‘The Unicorn Files’ busts the myth that girl geeks don’t exist

Esandra "Essie Charm" Hollman, Seattle photographer, pin-up model and cosplayer, is featured on the blog and forthcoming book "The Unicorn Files." The project features girl geeks. (Photo by Nate Watters for The Unicorn Files.)
Esandra “Essie Charm” Hollman, Seattle photographer, pin-up model and cosplayer, is featured on the blog and forthcoming book “The Unicorn Files.” The project features girl geeks. (Photo by Nate Watters for The Unicorn Files.)

Terra Clarke Olsen, the community manager for a mobile gaming company and founder of a lady geek blog Have You Nerd?, is fed up with the anti-geek girl sentiments that are prevalent online. She is fighting fire with fire — with a popular Tumblr blog dedicated to showing that female geeks do exist and a Kickstarter campaign to turn the women’s stories and photos into a book.

“I got the idea for this project because about two years ago there was this whole ‘fake geek girl’ thing  going around the Internet where people were claiming that geek girls weren’t real,” she said.

She partnered with photographer Nate Watters to create The Unicorn Files. With the Kickstarter, they hope to publish a series of regional books featuring women who are self-proclaimed geeks.

Full disclosure: after I interviewed Olsen, she interviewed me for her blog when she discovered that I also write for the website Black Girl Nerds. You’ll see a quote from her interview of me on the Kickstarter site, and I may appear in her book.

Olsen is a history and comic book geek who cites Lord of the Rings author J.R.R. Tolkien and the movie series Star Wars as her favorite fandoms. “I grew up in a really geeky family so I never realized that women weren’t geeks. It would have been considered weird in my family if I didn’t like video games,” Olsen says.

While this was the family norm, when she hit high school she realized being a geek wasn’t cool. “I hid the fact that I liked D&D (Dungeons & Dragons) and Magic the Gathering because it wasn’t cool. I was already an awkward and weird kid to begin with,” she said.

Despite her geeky roots she often encounters male counterparts who question her credibility. The title “The Unicorn Files” comes from a backhanded compliment. A male geek called Olsen a unicorn after finding out she liked Magic the Gathering and could quote Monty Python’s Flying Circus.

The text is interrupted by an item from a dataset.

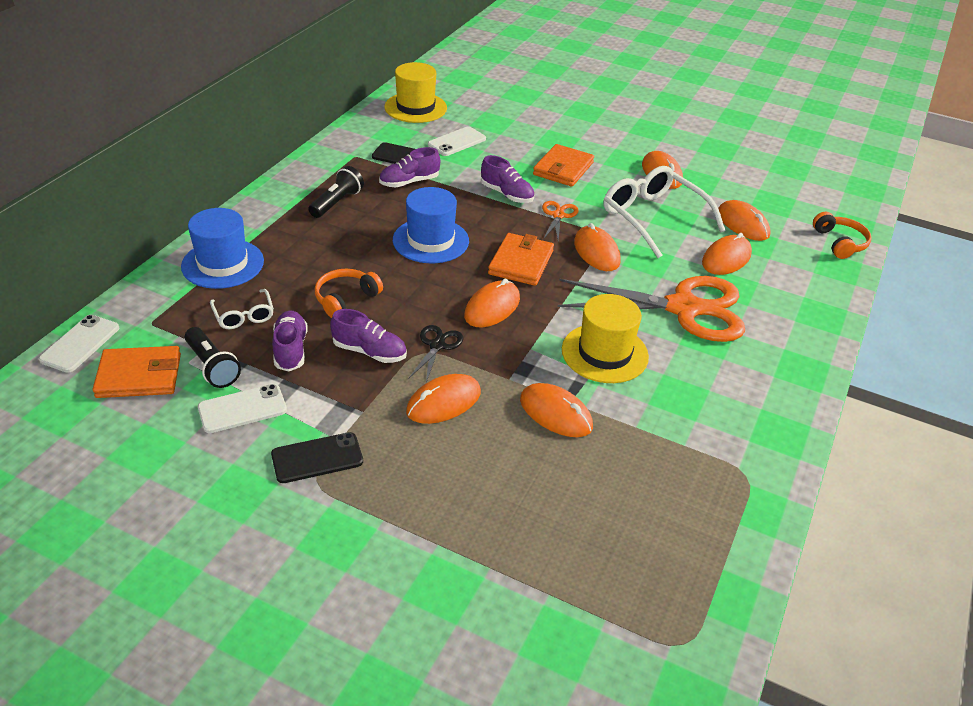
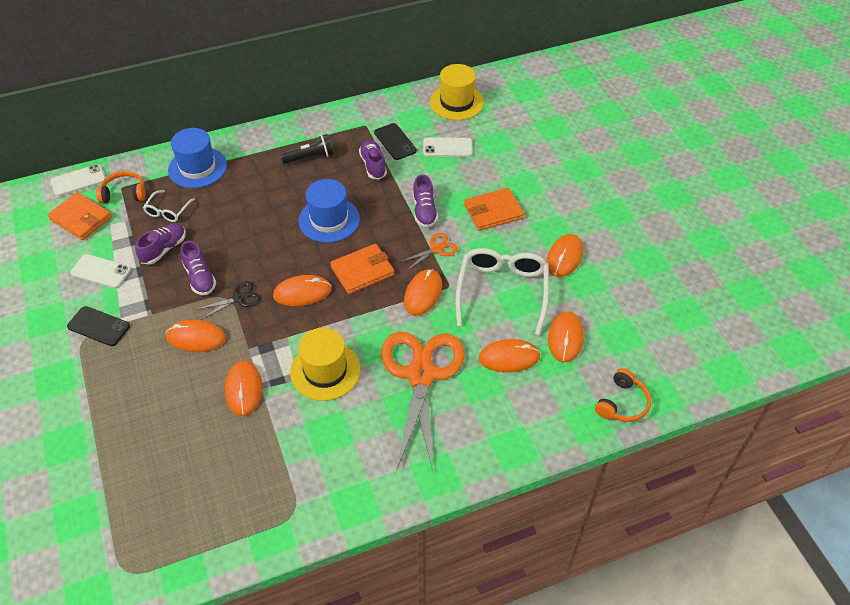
camera: 45 degrees right, 10 degrees up
(212, 367) = (117, 235): black flashlight -> none
(346, 299) = (230, 233): orange headphones -> orange headphones (124, 193)
(409, 182) = (373, 165): purple shoe -> purple shoe turned 60 degrees clockwise
(683, 308) = (421, 375): orange scissors -> orange scissors turned 135 degrees counterclockwise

“I’ve gotten really good at bitch face,” she explained, describing how she usually handles the accusation that she is a “fake” geek girl. A recent accusation came as she watched a documentary about arcade games at SIFF. Olsen and her brother have a dream of buying their own arcade game to play at home, so she spent years researching them. “During the middle of Q&A with the director the guy behind me taps my shoulder and says ‘Do you even like games?’” The guy continued to harass her until she left the theater.

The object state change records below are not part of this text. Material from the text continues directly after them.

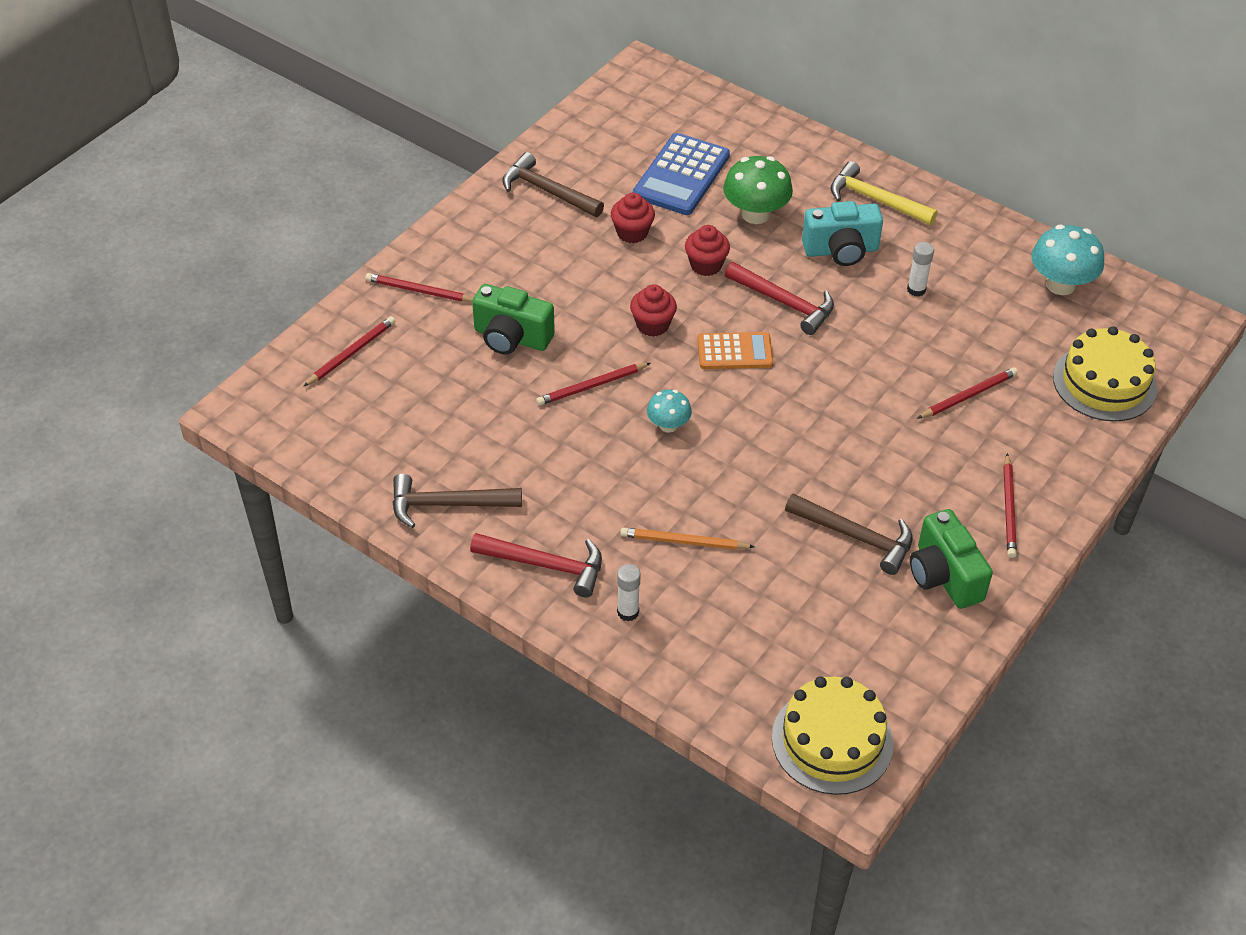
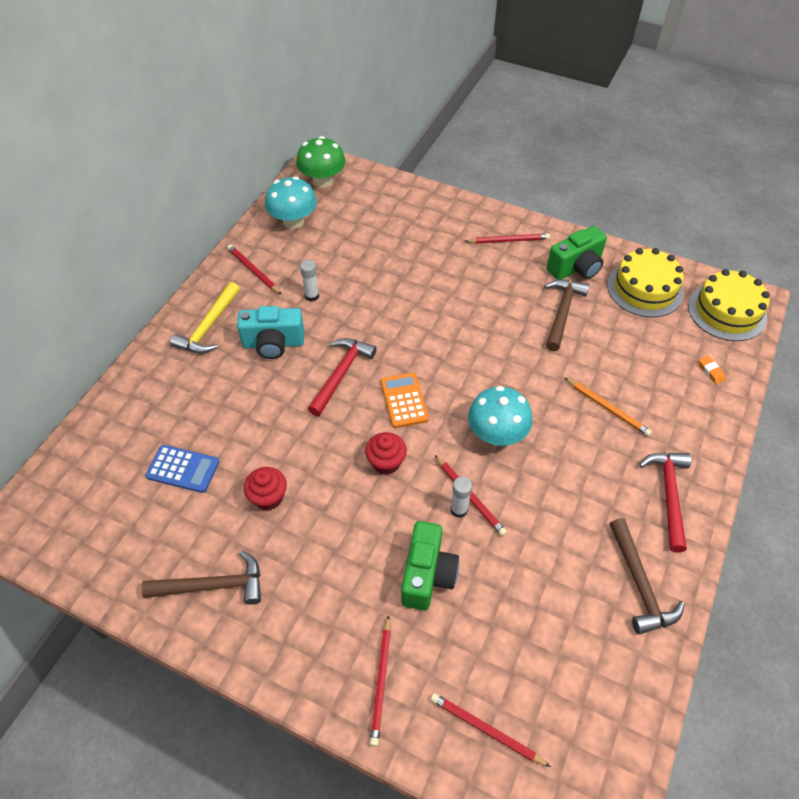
camera: 100 degrees left, 5 degrees up
(547, 191) = (213, 585): brown hammer -> brown hammer turned 120 degrees counterclockwise
(628, 612) = (685, 433): white glue stick -> white glue stick (459, 509)
(668, 425) = (496, 434): turquoise mushroom -> turquoise mushroom, size x1.72
(681, 175) = (183, 469): blue calculator -> blue calculator, size x0.64
(684, 542) = (607, 408): orange pencil -> orange pencil turned 45 degrees counterclockwise
(706, 265) = (304, 433): red cupcake -> none
(722, 677) = (711, 371): none -> orange eraser
(755, 214) = (233, 405): green mushroom -> green mushroom (322, 181)
(841, 250) = (273, 343): turquoise camera -> turquoise camera turned 105 degrees clockwise
(968, 395) = (414, 263): red pencil -> red pencil (253, 271)
(1104, 383) = (384, 200): yellow cake -> yellow cake (644, 289)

“It was so awkward and I was just so mad at myself for not getting confrontational. Those kind of things happen all the time, the ‘Do you even…?’ moments. I really don’t appreciate the geek cred card,” said Olsen. “It just makes me upset when I see the gatekeepers trying to preserve whatever it is they are trying to preserve.

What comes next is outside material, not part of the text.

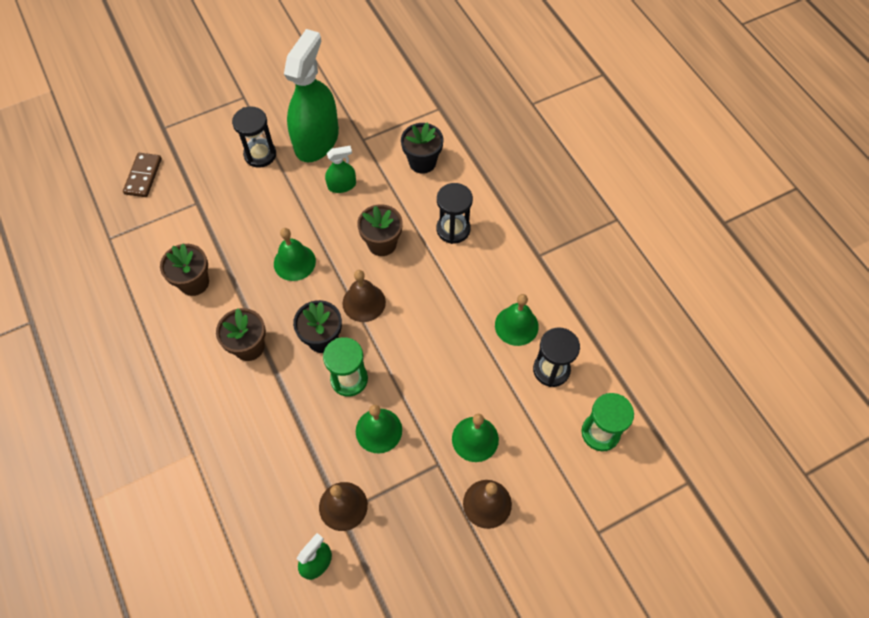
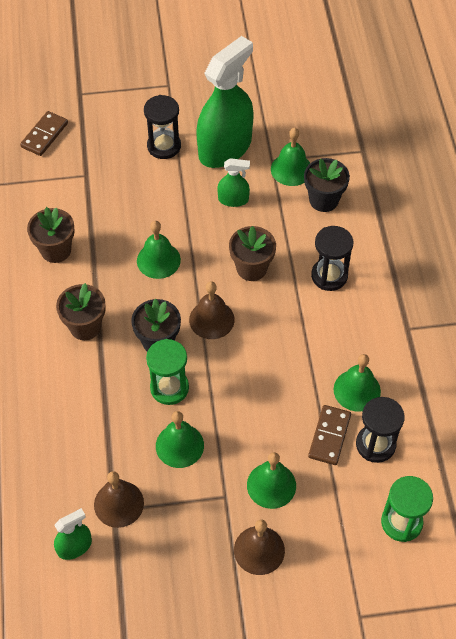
camera: 20 degrees right, 5 degrees down
(383, 143) = (291, 169): none -> green bell
(509, 376) = (329, 436): none -> brown domino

Many of the women featured have had similar experiences with patriarchal geek culture. These experiences aren’t limited to individual encounters, but are also inherent in how geekiness is marketed. “There are multiple levels to it,” said Olsen. “The execs at these big companies are ignoring that there is this whole female fan base. We’re here and we’re part of the market.”

From Sydney to Seattle, geek women around the world recently participated in a Black Widow Flashmob led by blogger Kristin Reilly. Cosplayers dressed as the character Agent Natasha Romanoff (aka the Black Widow from the Marvel Comics universe). They used the Twitter hashtag #wewantwidow to let the creator of the Avengers know that there is an audience a geek women ready for the ass-kicking heroine to have her own movie.

I really am hoping to inspire other girls and women to feel more comfortable in their own skin as far as what it means to be a geek. I feel like a lot of times women will apologize for not fitting the mold appropriately. But I am hoping to show that there is no mold,” Olsen said.

So far the Tumblr has featured 34 women from the Pacific Northwest including comic book writer Kelly Sue DeConnick, pop culture historian Jennifer K. Stuller, geeky hostess Tara Theohsari, comedian Elicia Sanchez , and local writer and columnist Monica Guzman, to name a few.

“It’s important and awesome that people are speaking out.” Olsen, also a writer for the Seattle Weekly has made a practice of speaking out, but not without controversy. There were over 500 comments on her recent Seattle Weekly article “Son of a Geek.” Many of the commenters took part in a vitriolic battle of the sexes that I haven’t seen since elementary school.

“It’s really a project to try to reach out to people in the community at large to show that these women exist. We don’t all like comic books or video games and we might not all be 18 years old, but we’re out here,” Olsen said.

Editor’s note: this story was updated after getting clarification from Olsen whether Reagan Jackson might appear in her book or her Tumblr blog.